Patent indicates Honda’s development of a Blind Spot Warning System for bikes using both cameras and radars.
Besides the next generation Honda DCT, the might red wing marque is currently pressed at developing yet another piece of motorcycle technology, this time focusing on safety instead in the form of a Blind Spot Warning System for bikes.
Honda recently filed a patent (featured image) for a system that utilises both cameras and short-range radars designed to detect vehicles in a motorcycle’s typical blind spot areas and warn its rider about it.

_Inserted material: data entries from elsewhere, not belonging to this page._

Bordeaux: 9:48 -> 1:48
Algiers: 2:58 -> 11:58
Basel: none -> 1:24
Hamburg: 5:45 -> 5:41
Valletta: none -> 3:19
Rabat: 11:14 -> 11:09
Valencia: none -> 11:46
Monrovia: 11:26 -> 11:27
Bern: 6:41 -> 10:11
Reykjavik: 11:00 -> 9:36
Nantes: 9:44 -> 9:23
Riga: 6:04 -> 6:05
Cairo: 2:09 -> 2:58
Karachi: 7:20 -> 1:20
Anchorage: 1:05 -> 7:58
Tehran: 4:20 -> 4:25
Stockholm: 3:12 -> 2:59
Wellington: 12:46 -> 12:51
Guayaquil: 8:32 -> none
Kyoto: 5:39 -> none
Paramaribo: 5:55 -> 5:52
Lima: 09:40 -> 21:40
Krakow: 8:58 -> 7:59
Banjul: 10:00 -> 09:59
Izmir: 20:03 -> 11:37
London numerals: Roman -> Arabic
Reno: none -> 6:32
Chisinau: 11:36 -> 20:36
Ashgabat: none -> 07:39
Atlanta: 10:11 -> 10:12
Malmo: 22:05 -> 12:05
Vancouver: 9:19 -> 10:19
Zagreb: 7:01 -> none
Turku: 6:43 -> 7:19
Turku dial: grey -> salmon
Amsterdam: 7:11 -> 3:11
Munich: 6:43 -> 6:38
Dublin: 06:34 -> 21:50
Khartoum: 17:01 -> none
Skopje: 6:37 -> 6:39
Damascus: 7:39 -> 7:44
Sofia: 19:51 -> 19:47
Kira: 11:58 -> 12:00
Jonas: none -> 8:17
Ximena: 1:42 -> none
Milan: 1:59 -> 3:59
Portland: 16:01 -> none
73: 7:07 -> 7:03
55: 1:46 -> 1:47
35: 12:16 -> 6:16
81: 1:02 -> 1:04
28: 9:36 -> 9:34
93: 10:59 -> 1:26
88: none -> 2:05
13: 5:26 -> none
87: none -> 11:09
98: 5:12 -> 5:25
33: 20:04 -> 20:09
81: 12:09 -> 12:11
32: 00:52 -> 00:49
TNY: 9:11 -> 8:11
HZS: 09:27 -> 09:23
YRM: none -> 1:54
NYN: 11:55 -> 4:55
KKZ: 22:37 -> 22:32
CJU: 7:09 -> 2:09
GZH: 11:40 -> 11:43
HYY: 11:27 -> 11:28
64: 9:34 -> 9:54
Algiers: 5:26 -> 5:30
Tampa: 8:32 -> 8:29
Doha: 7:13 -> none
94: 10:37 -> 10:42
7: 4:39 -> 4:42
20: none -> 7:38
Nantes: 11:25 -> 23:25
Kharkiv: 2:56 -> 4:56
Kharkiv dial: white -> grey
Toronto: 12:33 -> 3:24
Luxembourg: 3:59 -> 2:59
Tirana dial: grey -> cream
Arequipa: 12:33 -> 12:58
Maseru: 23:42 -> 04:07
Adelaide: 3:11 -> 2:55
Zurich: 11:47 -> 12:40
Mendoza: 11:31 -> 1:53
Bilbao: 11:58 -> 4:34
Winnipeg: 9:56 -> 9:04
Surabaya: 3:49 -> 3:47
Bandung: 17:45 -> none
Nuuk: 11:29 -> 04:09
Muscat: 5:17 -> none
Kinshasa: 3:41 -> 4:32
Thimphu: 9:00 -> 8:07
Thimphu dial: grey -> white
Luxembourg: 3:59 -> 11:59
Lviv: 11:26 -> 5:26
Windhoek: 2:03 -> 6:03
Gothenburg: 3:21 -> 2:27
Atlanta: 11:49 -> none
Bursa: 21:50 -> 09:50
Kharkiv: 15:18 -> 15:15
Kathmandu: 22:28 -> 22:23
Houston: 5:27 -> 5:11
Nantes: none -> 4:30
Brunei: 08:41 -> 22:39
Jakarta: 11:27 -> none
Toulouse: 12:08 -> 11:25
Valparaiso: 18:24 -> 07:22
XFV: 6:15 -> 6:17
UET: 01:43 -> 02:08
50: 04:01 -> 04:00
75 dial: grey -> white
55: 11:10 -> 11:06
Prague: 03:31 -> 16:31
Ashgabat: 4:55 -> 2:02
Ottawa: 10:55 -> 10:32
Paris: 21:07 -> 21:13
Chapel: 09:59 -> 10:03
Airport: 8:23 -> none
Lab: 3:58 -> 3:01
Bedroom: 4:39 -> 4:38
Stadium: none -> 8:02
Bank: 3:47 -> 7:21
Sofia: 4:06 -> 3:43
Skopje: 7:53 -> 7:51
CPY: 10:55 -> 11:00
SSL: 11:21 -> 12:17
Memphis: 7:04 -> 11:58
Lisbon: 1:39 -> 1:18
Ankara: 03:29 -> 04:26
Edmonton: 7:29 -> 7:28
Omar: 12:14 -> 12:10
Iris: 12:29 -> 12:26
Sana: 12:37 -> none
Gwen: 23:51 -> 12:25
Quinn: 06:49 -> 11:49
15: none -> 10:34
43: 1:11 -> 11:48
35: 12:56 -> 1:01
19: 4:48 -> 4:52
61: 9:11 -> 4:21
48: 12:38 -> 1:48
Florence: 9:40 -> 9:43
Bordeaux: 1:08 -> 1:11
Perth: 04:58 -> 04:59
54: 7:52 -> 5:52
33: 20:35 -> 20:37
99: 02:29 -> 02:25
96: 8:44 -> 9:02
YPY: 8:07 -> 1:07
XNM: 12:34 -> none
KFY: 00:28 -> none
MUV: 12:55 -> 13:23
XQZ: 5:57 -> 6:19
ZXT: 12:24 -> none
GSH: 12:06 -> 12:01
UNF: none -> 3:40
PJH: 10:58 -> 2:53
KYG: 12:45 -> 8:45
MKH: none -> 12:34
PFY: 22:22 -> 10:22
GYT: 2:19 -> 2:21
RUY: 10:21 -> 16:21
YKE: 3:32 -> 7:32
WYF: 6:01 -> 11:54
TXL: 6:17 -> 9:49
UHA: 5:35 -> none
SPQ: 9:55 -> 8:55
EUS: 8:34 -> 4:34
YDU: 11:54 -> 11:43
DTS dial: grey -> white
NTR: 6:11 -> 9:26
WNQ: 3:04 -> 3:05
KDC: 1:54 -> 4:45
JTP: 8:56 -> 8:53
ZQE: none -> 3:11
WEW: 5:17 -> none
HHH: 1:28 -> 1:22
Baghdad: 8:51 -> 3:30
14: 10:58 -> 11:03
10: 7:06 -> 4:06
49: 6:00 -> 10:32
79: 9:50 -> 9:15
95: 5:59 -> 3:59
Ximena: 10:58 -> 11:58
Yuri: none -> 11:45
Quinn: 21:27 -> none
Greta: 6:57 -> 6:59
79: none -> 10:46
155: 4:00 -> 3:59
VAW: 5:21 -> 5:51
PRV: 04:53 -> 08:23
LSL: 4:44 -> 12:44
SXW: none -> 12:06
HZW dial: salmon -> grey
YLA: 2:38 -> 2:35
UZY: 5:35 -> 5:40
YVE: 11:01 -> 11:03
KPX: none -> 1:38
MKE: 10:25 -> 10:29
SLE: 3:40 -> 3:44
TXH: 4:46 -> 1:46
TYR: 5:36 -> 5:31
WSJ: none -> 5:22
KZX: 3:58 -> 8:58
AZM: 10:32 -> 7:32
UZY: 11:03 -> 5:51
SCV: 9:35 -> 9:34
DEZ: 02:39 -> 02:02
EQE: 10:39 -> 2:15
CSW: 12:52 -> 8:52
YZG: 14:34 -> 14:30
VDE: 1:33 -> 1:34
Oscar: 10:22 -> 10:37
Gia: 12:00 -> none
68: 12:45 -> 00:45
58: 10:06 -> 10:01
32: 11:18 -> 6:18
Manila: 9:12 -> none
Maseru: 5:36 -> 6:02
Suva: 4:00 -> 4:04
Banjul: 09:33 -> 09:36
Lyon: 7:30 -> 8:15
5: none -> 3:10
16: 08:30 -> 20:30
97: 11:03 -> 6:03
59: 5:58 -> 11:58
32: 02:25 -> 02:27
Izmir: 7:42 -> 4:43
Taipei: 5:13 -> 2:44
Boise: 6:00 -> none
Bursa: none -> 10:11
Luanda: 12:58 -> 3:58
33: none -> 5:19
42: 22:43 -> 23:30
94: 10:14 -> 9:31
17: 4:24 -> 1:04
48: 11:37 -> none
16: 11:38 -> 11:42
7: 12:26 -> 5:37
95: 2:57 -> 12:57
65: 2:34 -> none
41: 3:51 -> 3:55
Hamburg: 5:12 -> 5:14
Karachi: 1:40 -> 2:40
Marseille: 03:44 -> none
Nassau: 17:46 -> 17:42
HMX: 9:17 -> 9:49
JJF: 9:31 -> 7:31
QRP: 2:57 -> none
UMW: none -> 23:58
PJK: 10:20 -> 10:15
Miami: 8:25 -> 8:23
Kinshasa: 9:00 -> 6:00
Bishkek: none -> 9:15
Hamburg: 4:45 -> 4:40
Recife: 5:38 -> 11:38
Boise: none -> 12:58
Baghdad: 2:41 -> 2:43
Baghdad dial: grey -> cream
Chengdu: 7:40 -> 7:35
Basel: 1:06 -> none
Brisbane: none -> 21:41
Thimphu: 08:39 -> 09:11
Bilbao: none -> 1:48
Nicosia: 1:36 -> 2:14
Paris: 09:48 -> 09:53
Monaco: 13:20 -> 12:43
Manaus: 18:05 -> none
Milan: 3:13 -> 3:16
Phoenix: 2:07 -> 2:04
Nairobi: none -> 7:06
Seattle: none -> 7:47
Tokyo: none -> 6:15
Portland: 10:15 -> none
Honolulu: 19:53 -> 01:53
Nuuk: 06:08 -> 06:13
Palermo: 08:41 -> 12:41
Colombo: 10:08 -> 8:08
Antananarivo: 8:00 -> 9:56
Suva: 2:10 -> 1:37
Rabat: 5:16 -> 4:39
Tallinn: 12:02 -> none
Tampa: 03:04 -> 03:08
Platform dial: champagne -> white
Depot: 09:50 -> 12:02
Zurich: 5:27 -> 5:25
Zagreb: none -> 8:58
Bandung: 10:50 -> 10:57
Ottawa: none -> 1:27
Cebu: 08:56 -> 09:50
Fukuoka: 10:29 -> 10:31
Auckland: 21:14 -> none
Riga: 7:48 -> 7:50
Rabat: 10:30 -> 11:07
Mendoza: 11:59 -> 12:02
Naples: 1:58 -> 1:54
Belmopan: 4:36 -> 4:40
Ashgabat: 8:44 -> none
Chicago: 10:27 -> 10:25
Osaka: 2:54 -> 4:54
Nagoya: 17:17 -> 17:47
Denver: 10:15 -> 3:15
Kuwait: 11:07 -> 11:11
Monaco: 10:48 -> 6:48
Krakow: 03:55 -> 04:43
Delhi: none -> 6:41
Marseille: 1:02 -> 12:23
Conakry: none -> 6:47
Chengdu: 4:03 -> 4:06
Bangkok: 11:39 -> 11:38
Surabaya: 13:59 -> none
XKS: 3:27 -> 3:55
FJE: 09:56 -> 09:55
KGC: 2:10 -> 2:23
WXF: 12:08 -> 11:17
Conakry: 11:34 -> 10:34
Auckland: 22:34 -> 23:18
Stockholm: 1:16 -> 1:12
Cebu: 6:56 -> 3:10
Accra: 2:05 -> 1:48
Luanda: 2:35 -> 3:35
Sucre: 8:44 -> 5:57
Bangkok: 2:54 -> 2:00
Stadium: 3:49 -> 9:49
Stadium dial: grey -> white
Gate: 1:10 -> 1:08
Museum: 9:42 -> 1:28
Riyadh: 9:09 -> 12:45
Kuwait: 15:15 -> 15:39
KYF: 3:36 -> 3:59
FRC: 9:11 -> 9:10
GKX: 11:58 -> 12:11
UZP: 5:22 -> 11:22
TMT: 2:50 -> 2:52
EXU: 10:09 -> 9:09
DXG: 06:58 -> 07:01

Based on the patent sketch, the system appears to be an independent unit as it does not rely on communication with other vehicles or existing traffic infrastructure, thus fuelling its dependability further.
However, it is worth noting that Honda isn’t the first manufacturer dwelling into this safety tech. Rivals BMW Motorrad spearheaded this first with its BMW Side View Assist system that is primed in the updated EU-spec 2016 BMW C 650 Sport and C 650 GT maxi-scooters. (PS, both scooters just arrived in our market this week. Read about them here.)
The system developed by BMW Motorrad differs from Honda’s as it uses a series of four sensor arrays, which is similar to the marque’s parking sensor system’s hardware – likely radar based. The effective range of each sensor is about 5 metres at speeds not exceeding 10km/h over the scooter’s current speed, with two placed at the scooter’s front end and another pair in its tail section.
The principles remains the same with Honda’s system, but it is reportedly capable of detect motorcycles, passenger cars, vans, trucks and other vehicles in the rider’s blind spot. Then, warning lights placed in the handlebars or dashboard will warn riders of the danger and allow riders to take appropriate measures and reaction to avoid collision.
Rumours also indicate the possibility of haptics feedback integrated in Honda’s Blind Spot Warning System. The rumours indicate that alerts are being set as vibrations that will be triggered in the corresponding grip of the bike or perhaps other parts that are in contact with the rider’s body.
Honda hasn’t stated a targeted implementation date for its Blind Spot Warning System for bikes. But since rivals BMW Motorrad have already implemented its BMW Side View Assist feature, we reckon it wouldn’t take Honda long to have its Blind Spot Warning System for bikes implemented in its production models.